Search code examples
c#akkaakka.net

Akka.net restart actor system termination on node quarentined


We are developing a cluster with Akka.net v1.4.38 on we have seed nodes that communicate with a external system using Akka.IO.TCP, and multiple client nodes that receive and send messages to seed nodes. If a client node lost communication with the cluster we need to restart the Akka actor system on this node because is quarentined.

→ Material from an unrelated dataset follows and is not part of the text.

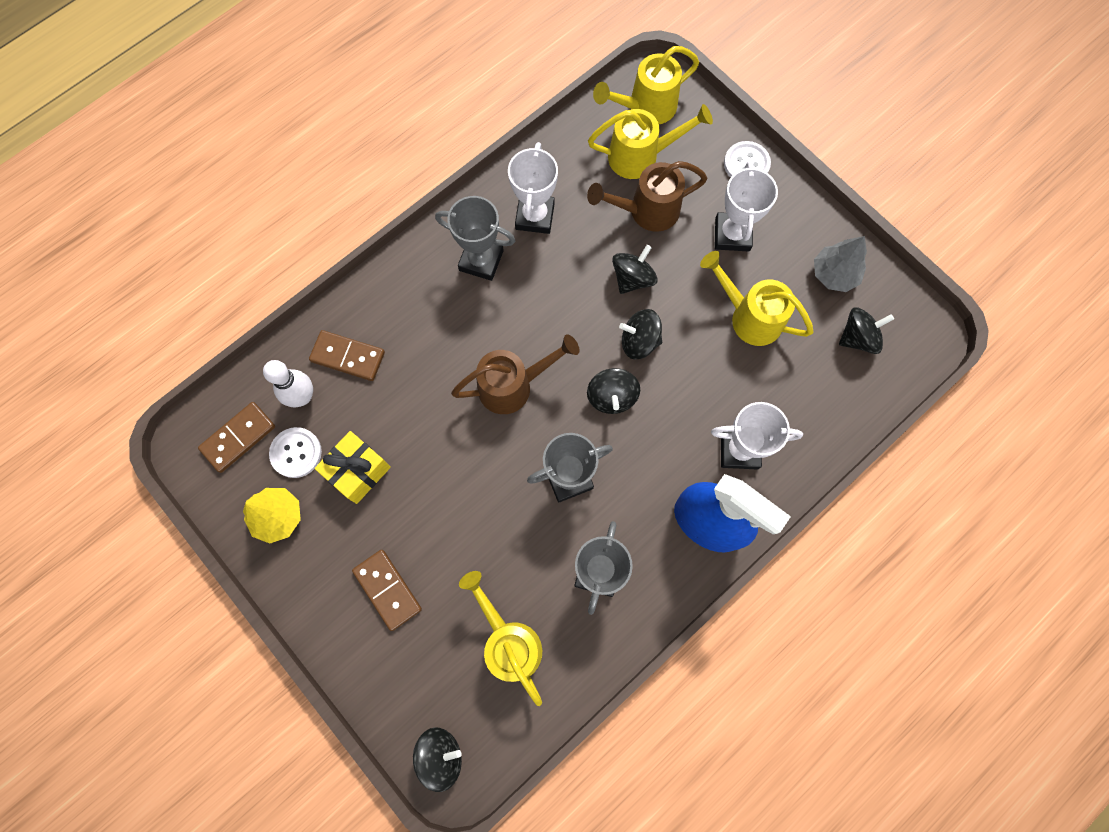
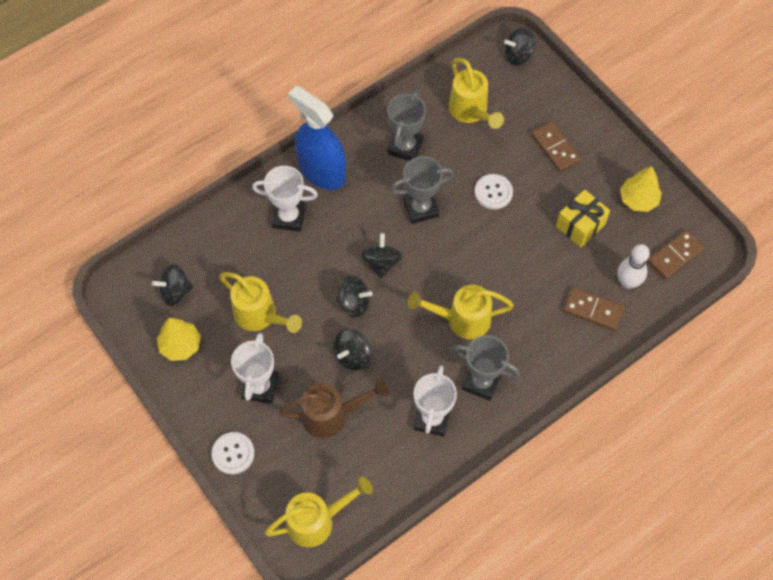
camera: 175 degrees left, 10 degrees down
(296, 453) = (629, 241): white button -> white button (493, 192)
(512, 386) = (459, 277): brown watering can -> none
(640, 156) = (329, 469): yellow watering can -> yellow watering can (462, 319)
(834, 274) = (180, 345): grey tree -> yellow tree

We created a Actor that listen AssociationErrorEvent and ThisActorSystemQuarantinedEvent and restart the system when receive this messages.

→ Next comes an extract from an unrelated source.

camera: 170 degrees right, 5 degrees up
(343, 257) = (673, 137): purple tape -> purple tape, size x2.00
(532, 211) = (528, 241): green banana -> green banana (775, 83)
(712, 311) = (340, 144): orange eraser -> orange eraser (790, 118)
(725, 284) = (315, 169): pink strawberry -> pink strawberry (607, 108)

public class ErrorManagerActor: ReceiveActor {
    public ErrorManagerActor(Action action) {
        Receive<ThisActorSystemQuarantinedEvent>(m => {
            action();
        });
        Receive<AssociationErrorEvent>(m => {
            action();
        });
    }
}

The problem is that the actor system never stop and show a warning in console:

[CoordinatedShutdown (akka://xxxxx)] Coordinated shutdown phase [actor-system-terminate] timed out after 00:00:10

We created a UnitTest to reproduce the problem.

    [Test]
    public void TerminateSystemTest() {
        var actor = Sys.ActorOf(Props.Create<ErrorManagerActor>(() => {
            if (!Sys.Terminate().Wait(10000))
                Assert.Fail("Unable to terminate actor system");
            terminatedEvent.Set();
        }));
        Sys.EventStream.Subscribe(actor, typeof(AssociationErrorEvent));
        Sys.EventStream.Subscribe(actor, typeof(ThisActorSystemQuarantinedEvent));
        var cluster = Cluster.Get(Sys);
        Sys.EventStream.Publish(new ThisActorSystemQuarantinedEvent(cluster.SelfAddress, cluster.SelfAddress));
        terminatedEvent.WaitOne();
    }

Solution

  • The reason why your test fails is that in order for the ActorSystem to terminate it has to kill all actors first, including the one running your test assertion. So having an actor execute a blocking Task.Wait on System.Terminate will result in a deadlock.

    To fix this in a production system, just don't wait on the Task.